BEES DO MATH BETTER AFTER BEING PUNISHED

Bees have already proven they can count up to 4 and learn some basic arithmetic. Now new findings published in the Journal of Experimental Biology suggest bees can compute even higher numbers — if they know they’ll be penalized for the wrong answer.  Researchers took 22 honeybees and taught them to enter a Y-shaped maze and choose between two options, one right and one wrong. The correct answer always had four shapes, and the incorrect one could feature anywhere from one to 10 shapes.
One group received a reward of sucrose for the right answer (* sweet, sweet sucrose…), the other group received a bitter dose of quinine for the wrong answer, effectively punishing the bee.The bees who knew about the quinine consequence correctly chose the four-shape image 59% of the time. In other words, like humans, bees are more likely to make right choices when motivation is high.

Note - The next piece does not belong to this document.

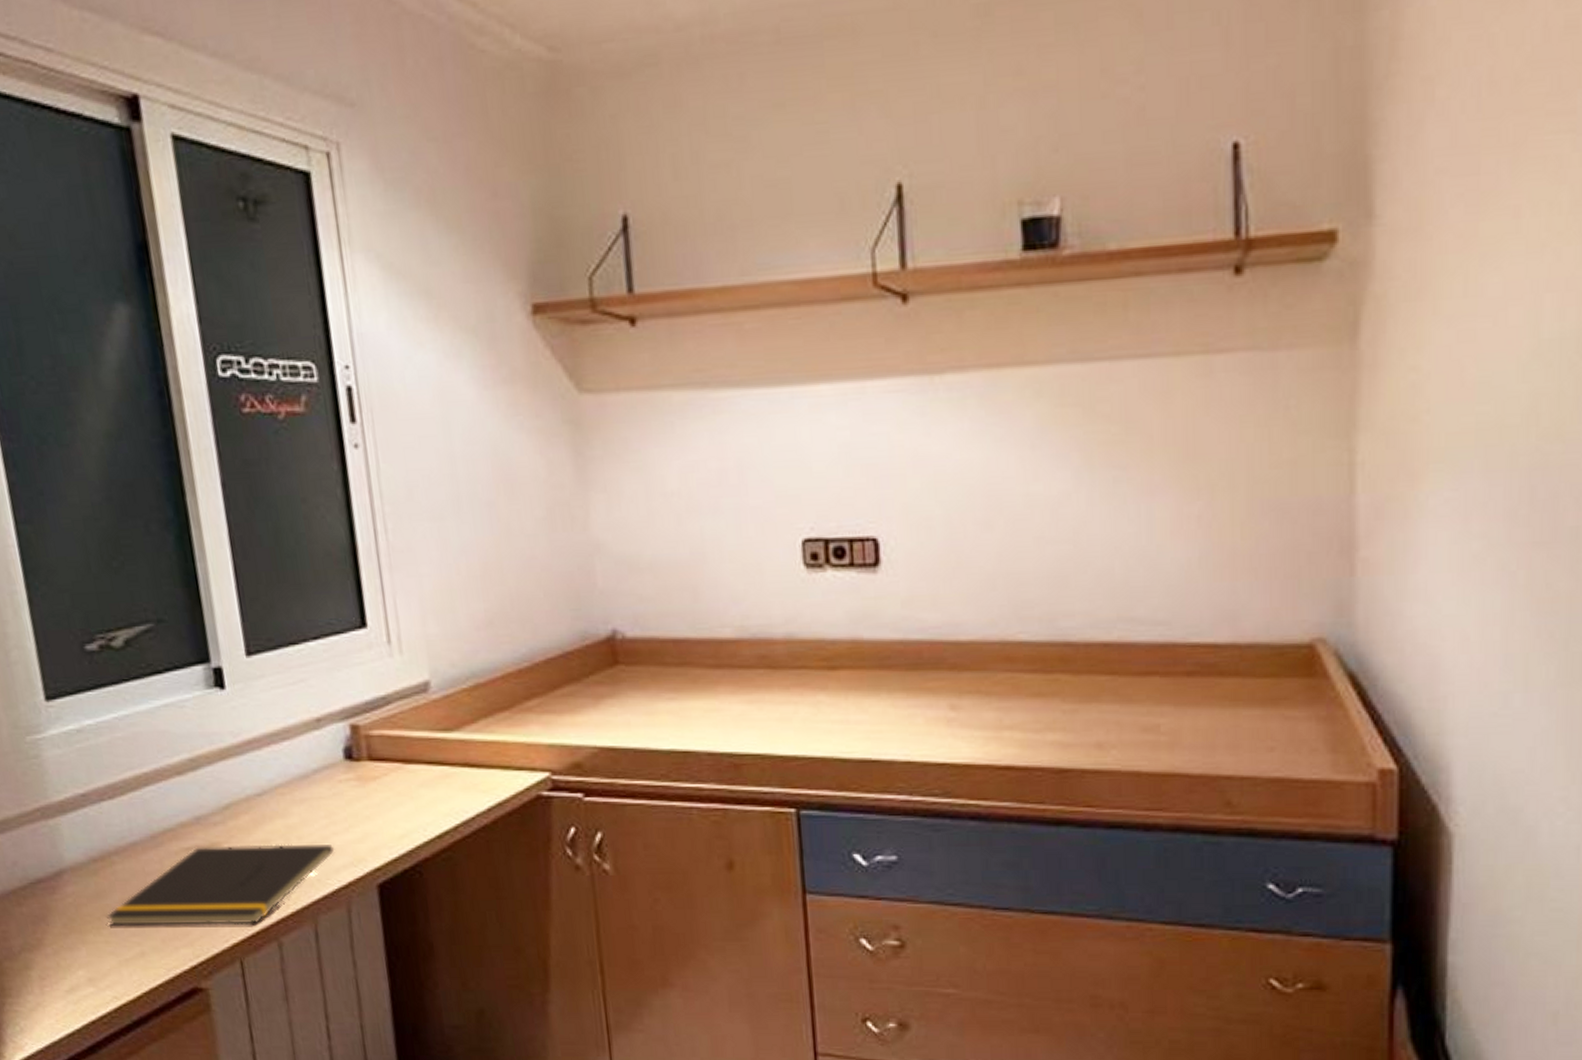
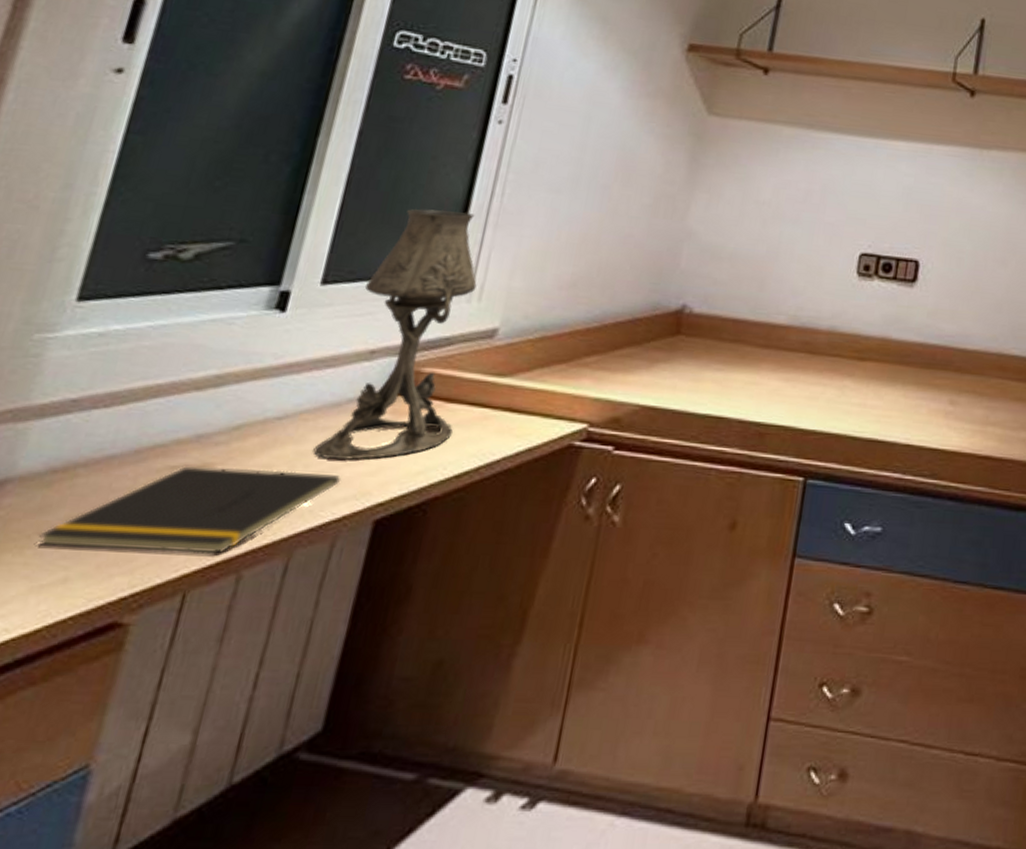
table lamp: none [286,557,420,829] -> present [313,208,477,460]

* What kind of sicko goes around torturing bees? Was this experiment designed by a 9-year-old boy?
* You’d think the bees would be real good at counting to six. Because, you know, the legs.
* Not only do they have to get the right answer, but they have to show their work.
* Some bees got the correct answer, but they didn’t use Common Core, so they were squished.
* Some kinky bees purposely give the wrong answer, just so they can be punished.